Document excerpt:

============

Chapter 13 - Viruses, Viroids, Prions Flashcards
True or false? Viruses are obligate intracellular parasites
True
What are Viruses?
inert particles outside host cells
How to Viruses work?
Their genome hijacks the host cell’s replication machinery and directs activities of the cell
Are Viruses living?
NO
Where is the genetic information contained? What is it?
DNA or RNA within a protected coat
What is the typical size for viruses?
SMALL. 10nm & 10 genes ~ 500nm
What two components make up Naked viruses?
Nucleic acid and the capsid (lack envelope)
True or False? Naked viruses are more resistant to disinfectant.
True
What are the three components of Enveloped viruses?
Nucleic acid, capsid, envelope
What is the capsid-nucleic acid complex called?
Nucleocapsid
What are possible characteristics of viral nucleic acid/genomes?
DNA or RNA, Linear or Circular or Fragmented, Double or Single-stranded
What is the Capsid and what is it made up of?
It is a protein coat made up of identical subunits called capsomers (shape of the virus)
What is the envelope?
A lipid layer
Where are spikes seen on viruses?
Animal Viruses
Where are tail fibers seen?
Phage
What are the three possible Viral shapes?
Icosahedral, Helical, and Complex
How are Viruses named?
families end in -viridae and genus ends in -virus * the species name is often the mane of the disease *commonly referred to only by species name
What are the three types of Bacteriophages?
Lytic, Temperate, Filamentous
What is another term for a lytic phage?
virulent
What do Lytic phages do?
Infect host cells, use productive infection to make new phage subunits, assemble them, and lyse cells releasing new phage (30 min)
What is the 5 step process of Lytic Phages?
1-Attachment 2-Genome entry 3-Synthesis 4-Assembly 5-Release
What happens in the attachment stage?
Phage exploits receptors on cell wall and tail fibers are used
What happens in Genome Entry?
T4 lysozome degrades bacterial cell wall and the tail contracts and injects genome through the cell wall and membrane
What happens in the Synthesis of proteins and genome?
The early proteins are translated within minutes and late proteins are produced near the end of the cycle
*The early proteins degrade host DNA and the proteins modify host’s RNA polymerase to not recognize its own promoters
*The late proteins are structural proteins (capsid, tail, etc.)
What happens during Assemply?
Some of the components assemble spontaneousy and other need protein scaffolds
What happens during the release?
Lysozyme is produced late in the infection and digests the cell wall
*Cell lyses and phages are released
Burst size of T4 is ~200
What is the special characteristic of Temperate phages?
They have the option of undergoing a lytic infection or lysogenic infection
What is a Lysogenic infection?
The incorporation of phage DNA into host cell genome where the phage remains latent
What is the infected cell by a temperate phage called?

============

Try it: Reproduce the virus flashcards word for word, starting at "DNA or RNA, Linear" and ending at "are Viruses named?". The data after this point has no connection to the virus flashcards.

Stored data:
============

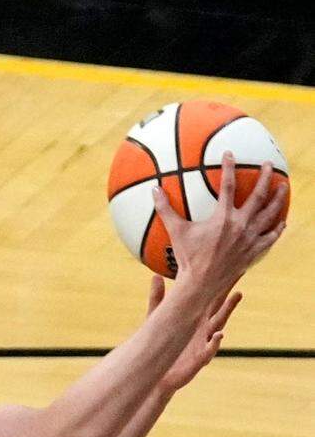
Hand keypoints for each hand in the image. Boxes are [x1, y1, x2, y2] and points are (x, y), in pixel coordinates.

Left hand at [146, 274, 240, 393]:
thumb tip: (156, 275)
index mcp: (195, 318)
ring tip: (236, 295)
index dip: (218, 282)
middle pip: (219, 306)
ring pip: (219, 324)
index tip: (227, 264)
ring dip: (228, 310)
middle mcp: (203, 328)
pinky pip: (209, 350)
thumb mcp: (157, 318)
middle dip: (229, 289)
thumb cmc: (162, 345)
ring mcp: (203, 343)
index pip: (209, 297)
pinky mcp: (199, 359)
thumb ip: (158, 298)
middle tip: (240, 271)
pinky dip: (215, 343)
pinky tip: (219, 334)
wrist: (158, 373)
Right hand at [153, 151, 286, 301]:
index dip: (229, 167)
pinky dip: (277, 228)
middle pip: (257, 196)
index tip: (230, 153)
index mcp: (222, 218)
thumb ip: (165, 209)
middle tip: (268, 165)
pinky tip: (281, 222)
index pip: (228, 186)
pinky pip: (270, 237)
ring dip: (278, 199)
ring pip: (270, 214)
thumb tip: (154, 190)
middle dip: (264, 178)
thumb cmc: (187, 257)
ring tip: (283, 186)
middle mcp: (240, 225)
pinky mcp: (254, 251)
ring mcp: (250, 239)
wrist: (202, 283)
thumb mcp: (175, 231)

============

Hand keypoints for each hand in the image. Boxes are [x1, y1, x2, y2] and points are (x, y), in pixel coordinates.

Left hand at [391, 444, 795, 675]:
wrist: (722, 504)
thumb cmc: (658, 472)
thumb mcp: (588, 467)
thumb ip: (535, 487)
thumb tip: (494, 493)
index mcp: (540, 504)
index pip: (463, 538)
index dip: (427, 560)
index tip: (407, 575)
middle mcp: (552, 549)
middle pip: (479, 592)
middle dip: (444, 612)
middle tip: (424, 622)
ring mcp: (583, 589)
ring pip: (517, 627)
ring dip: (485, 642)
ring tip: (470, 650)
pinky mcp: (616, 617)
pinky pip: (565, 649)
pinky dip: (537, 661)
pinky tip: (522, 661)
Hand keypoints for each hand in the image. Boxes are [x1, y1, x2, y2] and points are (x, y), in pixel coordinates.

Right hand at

============

Exercise result:
DNA or RNA, Linear or Circular or Fragmented, Double or Single-stranded
What is the Capsid and what is it made up of?
It is a protein coat made up of identical subunits called capsomers (shape of the virus)
What is the envelope?
A lipid layer
Where are spikes seen on viruses?
Animal Viruses
Where are tail fibers seen?
Phage
What are the three possible Viral shapes?
Icosahedral, Helical, and Complex
How are Viruses named?